Output the source text of every row below with each "rabbit-worker" switched to "rmq-worker" and nothing else changed. Omit the pictures.

○ ○ ○ ○ ○ ○ ○

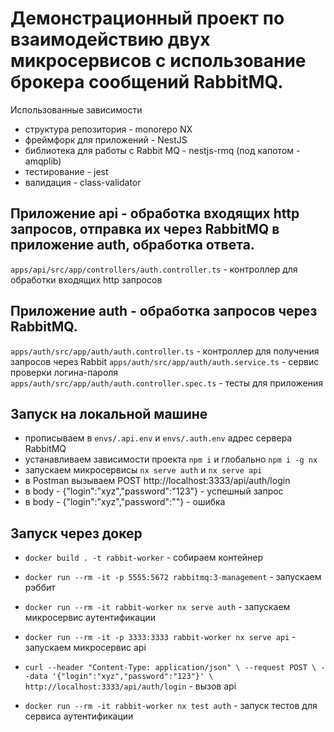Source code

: # Демонcтрационный проект по взаимодействию двух микросервисов с использование брокера сообщений RabbitMQ.

Использованные зависимости
- структура репозитория - monorepo NX
- фреймфорк для приложений - NestJS
- библиотека для работы с Rabbit MQ - nestjs-rmq (под капотом - amqplib)
- тестирование - jest
- валидация - class-validator

## Приложение api - обработка входящих http запросов, отправка их через RabbitMQ в приложение auth, обработка ответа.

`apps/api/src/app/controllers/auth.controller.ts` - контроллер для обработки входящих http запросов 

## Приложение auth - обработка запросов через RabbitMQ.

`apps/auth/src/app/auth/auth.controller.ts` - контроллер для получения запросов через Rabbit
`apps/auth/src/app/auth/auth.service.ts` - сервис проверки логина-пароля
`apps/auth/src/app/auth/auth.controller.spec.ts` - тесты для приложения


## Запуск на локальной машине

- прописываем в `envs/.api.env` и `envs/.auth.env` адрес сервера RabbitMQ
- устанавливаем зависимости проекта `npm i` и глобально `npm i -g nx`
- запускаем микросервисы `nx serve auth` и `nx serve api`
- в Postman вызываем POST http://localhost:3333/api/auth/login
- в body - {"login":"xyz","password":"123"} - успешный запрос
- в body - {"login":"xyz","password":""} - ошибка


## Запуск через докер

- `docker build . -t rabbit-worker` - собираем контейнер
- `docker run --rm -it -p 5555:5672 rabbitmq:3-management` - запускаем рэббит
- `docker run --rm -it rabbit-worker nx serve auth` - запускаем микросервис аутентификации
- `docker run --rm -it -p 3333:3333 rabbit-worker nx serve api` - запускаем микросервис api
- `curl --header "Content-Type: application/json" \
  --request POST \
  --data '{"login":"xyz","password":"123"}' \
  http://localhost:3333/api/auth/login` - вызов api

- `docker run --rm -it rabbit-worker nx test auth` - запуск тестов для сервиса аутентификации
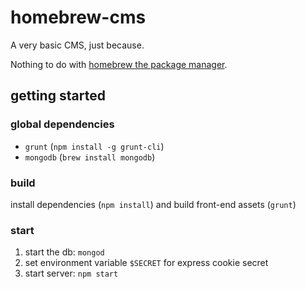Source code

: # homebrew-cms 

A very basic CMS, just because.

Nothing to do with [homebrew the package manager](http://brew.sh/).

## getting started

### global dependencies

- `grunt` (`npm install -g grunt-cli`)
- `mongodb` (`brew install mongodb`)

### build

install dependencies (`npm install`) and build front-end assets (`grunt`)

### start

1. start the db: `mongod`
2. set environment variable `$SECRET` for express cookie secret
3. start server: `npm start`
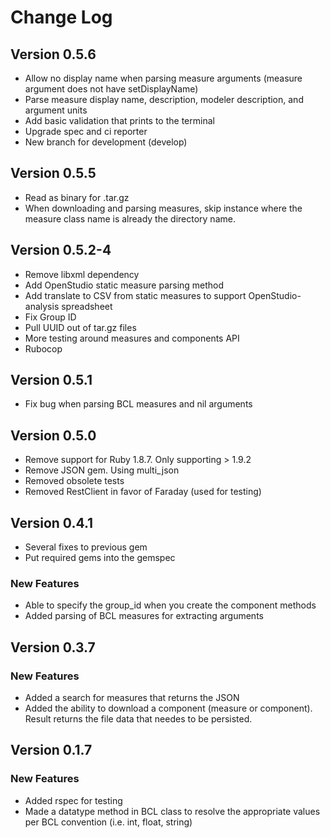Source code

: # Change Log

## Version 0.5.6
* Allow no display name when parsing measure arguments (measure argument does not have setDisplayName)
* Parse measure display name, description, modeler description, and argument units
* Add basic validation that prints to the terminal
* Upgrade spec and ci reporter
* New branch for development (develop)

## Version 0.5.5
* Read as binary for .tar.gz
* When downloading and parsing measures, skip instance where the measure class name is already the directory name.

## Version 0.5.2-4
* Remove libxml dependency
* Add OpenStudio static measure parsing method
* Add translate to CSV from static measures to support OpenStudio-analysis spreadsheet
* Fix Group ID
* Pull UUID out of tar.gz files
* More testing around measures and components API
* Rubocop

## Version 0.5.1
* Fix bug when parsing BCL measures and nil arguments

## Version 0.5.0
* Remove support for Ruby 1.8.7.  Only supporting > 1.9.2
* Remove JSON gem. Using multi_json
* Removed obsolete tests
* Removed RestClient in favor of Faraday (used for testing)

## Version 0.4.1
* Several fixes to previous gem
* Put required gems into the gemspec

### New Features
* Able to specify the group_id when you create the component methods
* Added parsing of BCL measures for extracting arguments

## Version 0.3.7

### New Features
* Added a search for measures that returns the JSON
* Added the ability to download a component (measure or component). Result returns the file data that needes to be persisted.

## Version 0.1.7

### New Features
* Added rspec for testing
* Made a datatype method in BCL class to resolve the appropriate values per BCL convention (i.e. int, float, string)
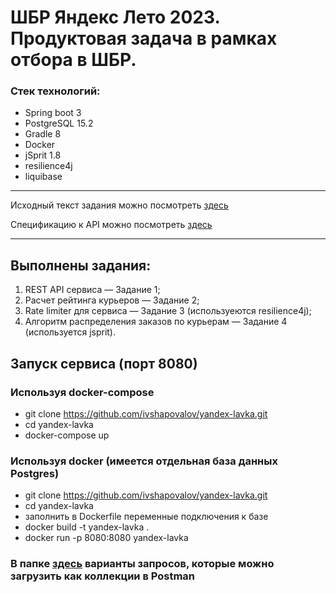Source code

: # ШБР Яндекс Лето 2023. Продуктовая задача в рамках отбора в ШБР.

### Стек технологий:
* Spring boot 3
* PostgreSQL 15.2
* Gradle 8
* Docker
* jSprit 1.8
* resilience4j
* liquibase
--------------------------------------
Исходный текст задания можно посмотреть [здесь](https://github.com/ivshapovalov/yandex-lavka/tree/main/docs/task/README.md)

Спецификацию к API можно посмотреть [здесь](https://github.com/ivshapovalov/yandex-lavka/tree/main/docs/task/openapi.json)

--------------------------------------
## Выполнены задания:

1) REST API сервиса — Задание 1;
2) Расчет рейтинга курьеров — Задание 2;
3) Rate limiter для сервиса — Задание 3 (используеются resilience4j);
4) Алгоритм распределения заказов по курьерам — Задание 4 (используется jsprit).

## Запуск сервиса (порт 8080)

### Используя docker-compose 
* git clone https://github.com/ivshapovalov/yandex-lavka.git
* cd yandex-lavka
* docker-compose up 

### Используя docker (имеется отдельная база данных Postgres)

* git clone https://github.com/ivshapovalov/yandex-lavka.git
* cd yandex-lavka
* заполнить в Dockerfile переменные подключения к базе
* docker build -t yandex-lavka .
* docker run -p 8080:8080 yandex-lavka

### В папке  [здесь](https://github.com/ivshapovalov/yandex-lavka/tree/main/docs/postman/) варианты запросов, которые можно загрузить как коллекции в Postman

○ ○ ○ ○ ○ ○ ○

» YOUR SOLUTION:
Source code

: # Демонcтрационный проект по взаимодействию двух микросервисов с использование брокера сообщений RabbitMQ.

Использованные зависимости
- структура репозитория - monorepo NX
- фреймфорк для приложений - NestJS
- библиотека для работы с Rabbit MQ - nestjs-rmq (под капотом - amqplib)
- тестирование - jest
- валидация - class-validator

## Приложение api - обработка входящих http запросов, отправка их через RabbitMQ в приложение auth, обработка ответа.

`apps/api/src/app/controllers/auth.controller.ts` - контроллер для обработки входящих http запросов 

## Приложение auth - обработка запросов через RabbitMQ.

`apps/auth/src/app/auth/auth.controller.ts` - контроллер для получения запросов через Rabbit
`apps/auth/src/app/auth/auth.service.ts` - сервис проверки логина-пароля
`apps/auth/src/app/auth/auth.controller.spec.ts` - тесты для приложения


## Запуск на локальной машине

- прописываем в `envs/.api.env` и `envs/.auth.env` адрес сервера RabbitMQ
- устанавливаем зависимости проекта `npm i` и глобально `npm i -g nx`
- запускаем микросервисы `nx serve auth` и `nx serve api`
- в Postman вызываем POST http://localhost:3333/api/auth/login
- в body - {"login":"xyz","password":"123"} - успешный запрос
- в body - {"login":"xyz","password":""} - ошибка


## Запуск через докер

- `docker build . -t rmq-worker` - собираем контейнер
- `docker run --rm -it -p 5555:5672 rabbitmq:3-management` - запускаем рэббит
- `docker run --rm -it rmq-worker nx serve auth` - запускаем микросервис аутентификации
- `docker run --rm -it -p 3333:3333 rmq-worker nx serve api` - запускаем микросервис api
- `curl --header "Content-Type: application/json" \
  --request POST \
  --data '{"login":"xyz","password":"123"}' \
  http://localhost:3333/api/auth/login` - вызов api

- `docker run --rm -it rmq-worker nx test auth` - запуск тестов для сервиса аутентификации
Source code

: # homebrew-cms 

A very basic CMS, just because.

Nothing to do with [homebrew the package manager](http://brew.sh/).

## getting started

### global dependencies

- `grunt` (`npm install -g grunt-cli`)
- `mongodb` (`brew install mongodb`)

### build

install dependencies (`npm install`) and build front-end assets (`grunt`)

### start

1. start the db: `mongod`
2. set environment variable `$SECRET` for express cookie secret
3. start server: `npm start`
Source code

: # Change Log

## Version 0.5.6
* Allow no display name when parsing measure arguments (measure argument does not have setDisplayName)
* Parse measure display name, description, modeler description, and argument units
* Add basic validation that prints to the terminal
* Upgrade spec and ci reporter
* New branch for development (develop)

## Version 0.5.5
* Read as binary for .tar.gz
* When downloading and parsing measures, skip instance where the measure class name is already the directory name.

## Version 0.5.2-4
* Remove libxml dependency
* Add OpenStudio static measure parsing method
* Add translate to CSV from static measures to support OpenStudio-analysis spreadsheet
* Fix Group ID
* Pull UUID out of tar.gz files
* More testing around measures and components API
* Rubocop

## Version 0.5.1
* Fix bug when parsing BCL measures and nil arguments

## Version 0.5.0
* Remove support for Ruby 1.8.7.  Only supporting > 1.9.2
* Remove JSON gem. Using multi_json
* Removed obsolete tests
* Removed RestClient in favor of Faraday (used for testing)

## Version 0.4.1
* Several fixes to previous gem
* Put required gems into the gemspec

### New Features
* Able to specify the group_id when you create the component methods
* Added parsing of BCL measures for extracting arguments

## Version 0.3.7

### New Features
* Added a search for measures that returns the JSON
* Added the ability to download a component (measure or component). Result returns the file data that needes to be persisted.

## Version 0.1.7

### New Features
* Added rspec for testing
* Made a datatype method in BCL class to resolve the appropriate values per BCL convention (i.e. int, float, string)
Source code

: # ШБР Яндекс Лето 2023. Продуктовая задача в рамках отбора в ШБР.

### Стек технологий:
* Spring boot 3
* PostgreSQL 15.2
* Gradle 8
* Docker
* jSprit 1.8
* resilience4j
* liquibase
--------------------------------------
Исходный текст задания можно посмотреть [здесь](https://github.com/ivshapovalov/yandex-lavka/tree/main/docs/task/README.md)

Спецификацию к API можно посмотреть [здесь](https://github.com/ivshapovalov/yandex-lavka/tree/main/docs/task/openapi.json)

--------------------------------------
## Выполнены задания:

1) REST API сервиса — Задание 1;
2) Расчет рейтинга курьеров — Задание 2;
3) Rate limiter для сервиса — Задание 3 (используеются resilience4j);
4) Алгоритм распределения заказов по курьерам — Задание 4 (используется jsprit).

## Запуск сервиса (порт 8080)

### Используя docker-compose 
* git clone https://github.com/ivshapovalov/yandex-lavka.git
* cd yandex-lavka
* docker-compose up 

### Используя docker (имеется отдельная база данных Postgres)

* git clone https://github.com/ivshapovalov/yandex-lavka.git
* cd yandex-lavka
* заполнить в Dockerfile переменные подключения к базе
* docker build -t yandex-lavka .
* docker run -p 8080:8080 yandex-lavka

### В папке  [здесь](https://github.com/ivshapovalov/yandex-lavka/tree/main/docs/postman/) варианты запросов, которые можно загрузить как коллекции в Postman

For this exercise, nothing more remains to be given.